Se levantó la mañana de aquel sábado con la carraspera en la garganta y la tos crónica que provoca el tabaco. En la cocina, comenzó el ritual para aliviar el malestar. Tomó un sobre de té verde y el bote de miel (pura de abeja, por supuesto). El frío del invierno había convertido en un espeso grumo el interior del recipiente. Se ayudó, como cada mañana, del fogón encendido para diluirlo.
Sus labios no habían aún saboreado el segundo sorbo de aquel manjar cuando su móvil, con un tono característico, avisó de la recepción de un mensaje. Con una servilleta limpió sus manos y su boca antes de sacar el celular de su funda.
Leyó el mensaje. “Barcelona, hoy a las 17h”. Su rostro palideció y un sudor frío emanó de sus sienes. Aquel mensaje le invitaba a participar en una partida. Empezó a jugar de forma clandestina porque necesidades económicas le acuciaban; luego, con el tiempo, jugar se convirtió en una adicción.
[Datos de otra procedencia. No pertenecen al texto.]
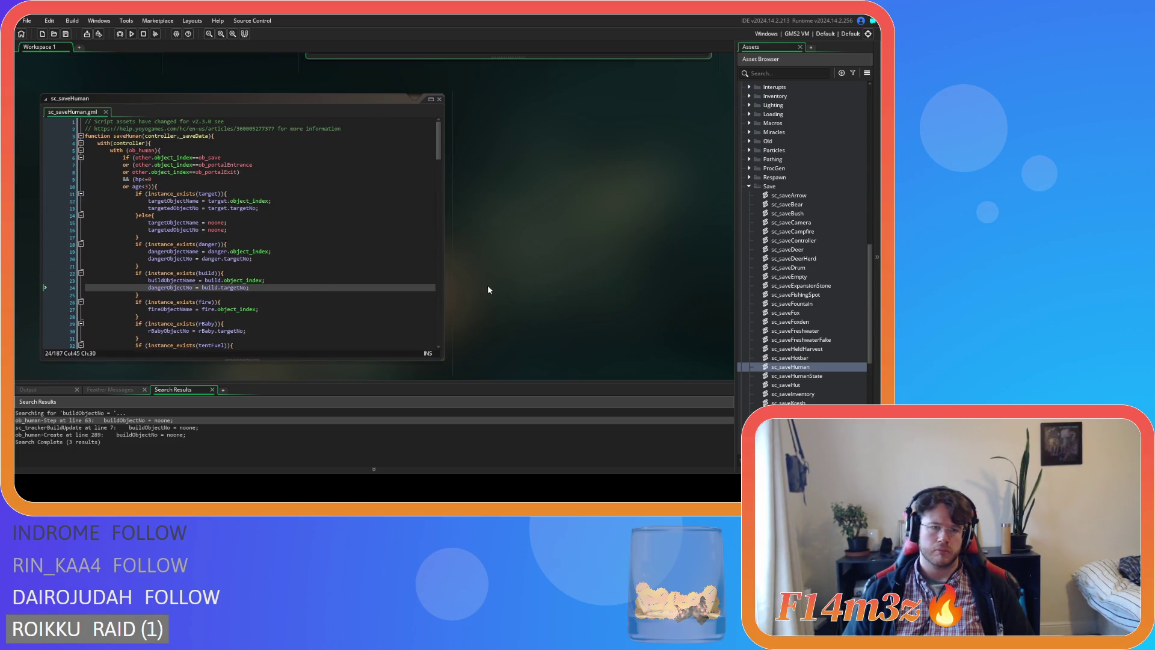
left_click(263, 288)
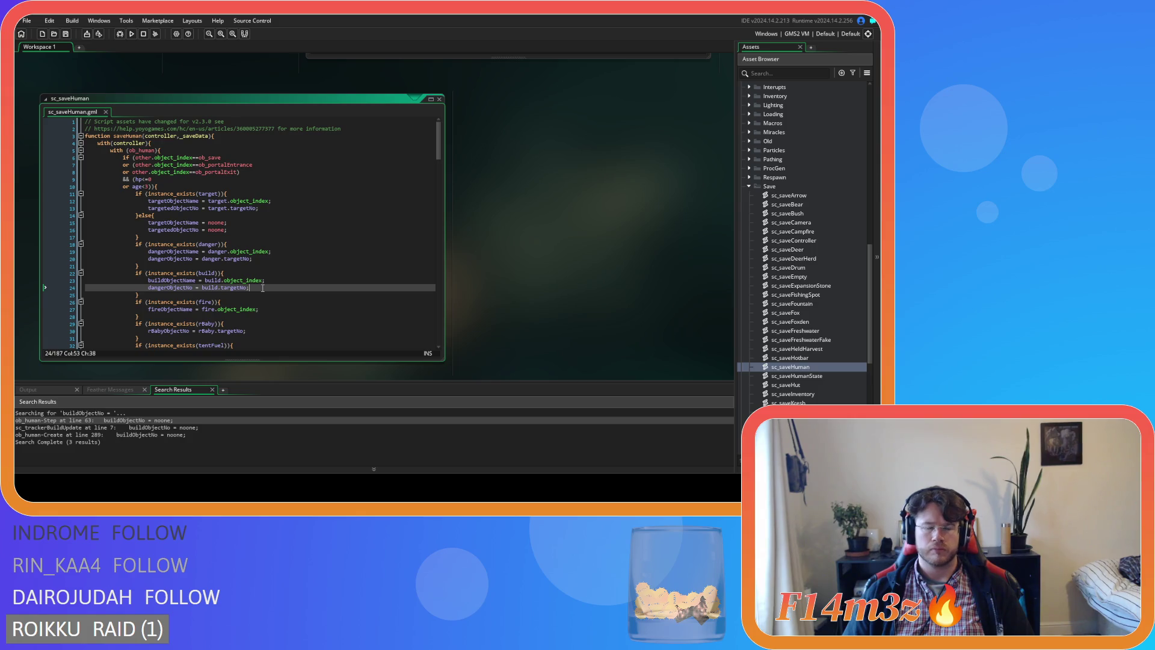
scroll(826, 319, "up", 6)
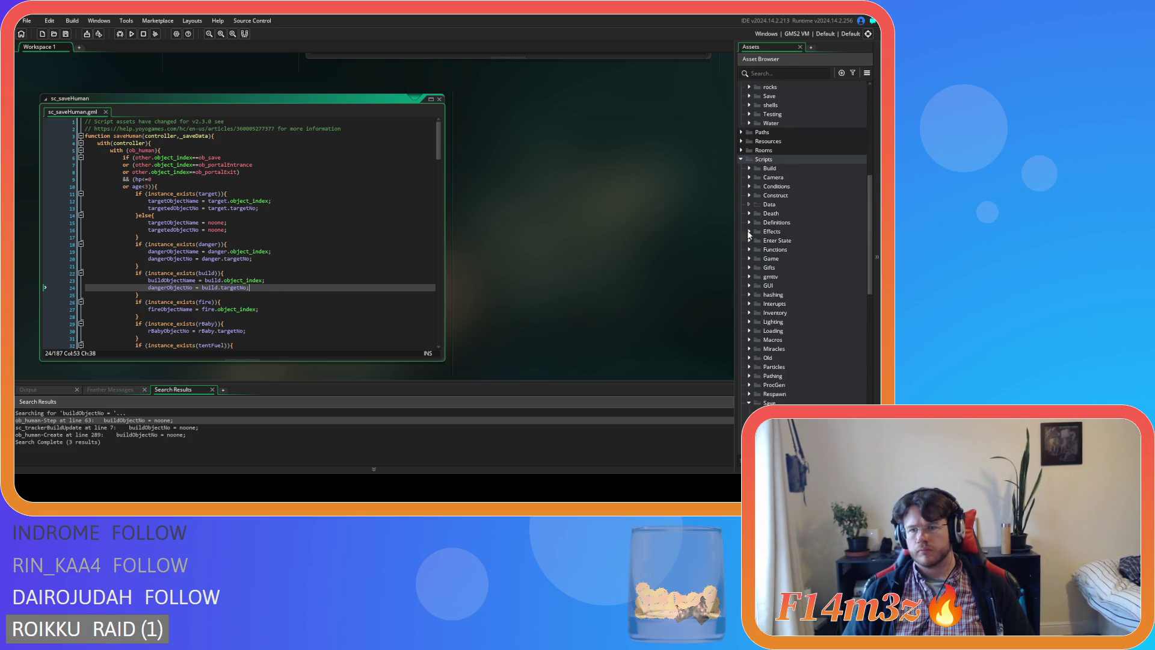
left_click(750, 187)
Sólo con la ayuda de psicólogos, psiquiatras, y sobre todo, su mujer, fue capaz de salir de un infierno que a punto estuvo de llevarle a la muerte. Un lustro había trascurrido desde la última vez.
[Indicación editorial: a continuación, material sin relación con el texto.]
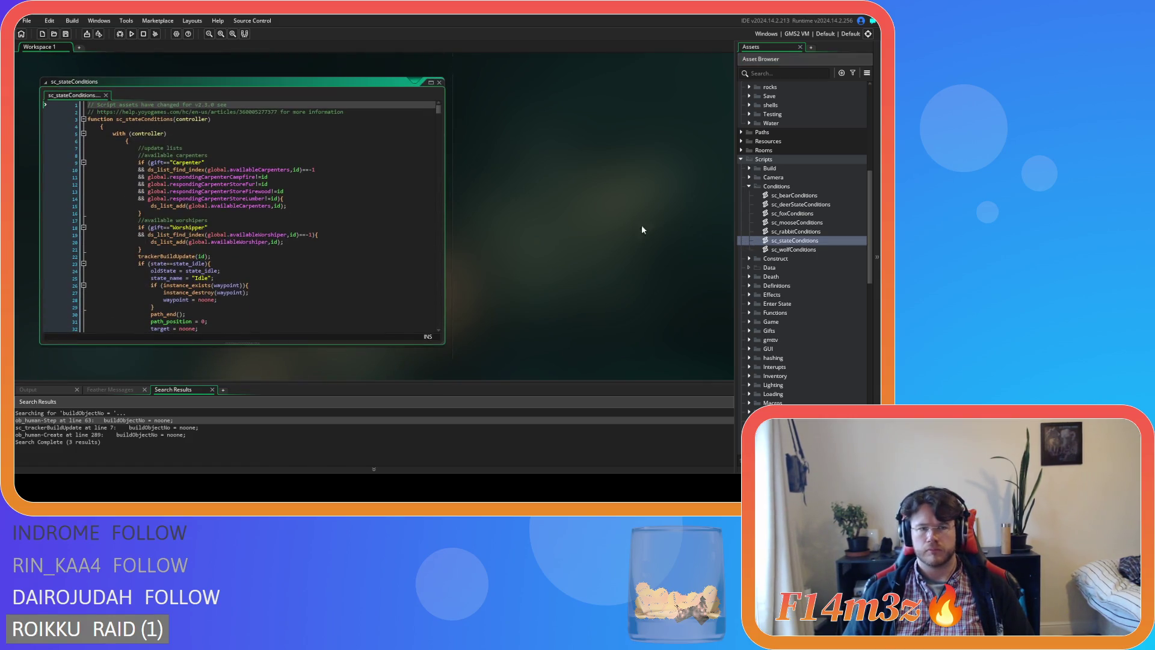
left_click(399, 200)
Ahora, delante de aquel mensaje, un impulso le dominaba para responder con un rotundo sí. Su mujer, al ver su rostro, tuvo la necesidad de preguntar; él mintió, al responder, que el problema no era lo bastante grave como para no ser resuelto en un corto viaje a las oficinas de la empresa en Barcelona.
Al fin, respondió con un sí al mensaje. Aquella misma noche estaría de vuelta en casa. Eligió un traje gris marengo que ocupaba un lugar de privilegio dentro del armario, en una cartera metió unos papeles que sólo le servirían de estorbo y que a buen seguro quedaría olvidado en el avión. Se despidió de su mujer en la puerta de casa, pero antes de salir, como siempre, ella le ajustó la corbata.
Llamó a un taxi, no le gustaba que su Audi estuviera en grandes aparcamientos. Llegó al aeropuerto con el tiempo justo de tomar el vuelo de las 14h del puente aéreo, así podría almorzar en el avión y no perdería el tiempo en restaurantes. Guardó la cartera en los huecos para los equipajes y se sentó para buscar el relax en el piano de Chopin. Sólo fue interrumpido por una azafata al ofrecerle el almuerzo que él rechazó.
Llegó a Barcelona, le esperaba un hombre bajito con un letrero en el que estaba escrito su nombre. A aquel hombre no le había visto nunca y era muy probable que no lo volviera a ver. El hombre bajito lo guió, cogiéndolo por un brazo y sin dirigirle la palabra, hasta un coche que esperaba con el motor en marcha. Antes de entrar en él, le colocó una venda en sus ojos. Durante el recorrido sólo escuchaba el ir y venir de los automóviles que poco a poco, y al apagar el motor, dejó lugar a un silencio sepulcral.
El recorrido no llegó a media hora. Fue ayudado a bajarse asido por sus dos brazos. Escuchó cómo el coche, que hasta allí lo había llevado, se alejaba. Cuando hubo andado unos diez pasos, sintió en chirriar de una puerta metálica que daba acceso a una nave abandonada. Alguien tomo una vara del suelo para quitar una gran telaraña que impedía el acceso al interior. Cuando llegó junto al respaldo de la silla que ocuparía durante la partida, le quitaron la venda de los ojos. Vio entonces otras dos sillas, aún vacías, y una mesa central con un tapete verde sobre ella. Todo colocado sobre una tarima a modo de escenario. El público lo formaba un número considerable de personas, que habrían entrado por una puerta no tan tenebrosa. No podía ver a nadie porque unos potentes focos se lo impedían. Se quitó la chaqueta y la colocó con mucho cuidado sobre el respaldo de la silla, luego tomó asiento. Sus dos adversarios llegaron al instante, el que ocupó la silla de su izquierda ya lo conocía de otras partidas; el que se situó a su derecha era un chaval de no más de veinte años, nuevo en aquel mundo y probablemente ante su primera partida. Un murmullo manaba del público. Nada había cambiado desde la última vez.
La tensión apareció en los rostros de los jugadores, cuando el maestro de ceremonias se acercó a la mesa con un antifaz en el rostro para colocar, con sumo cuidado sobre el tapete verde, un revólver Remington con una sola bala en el tambor.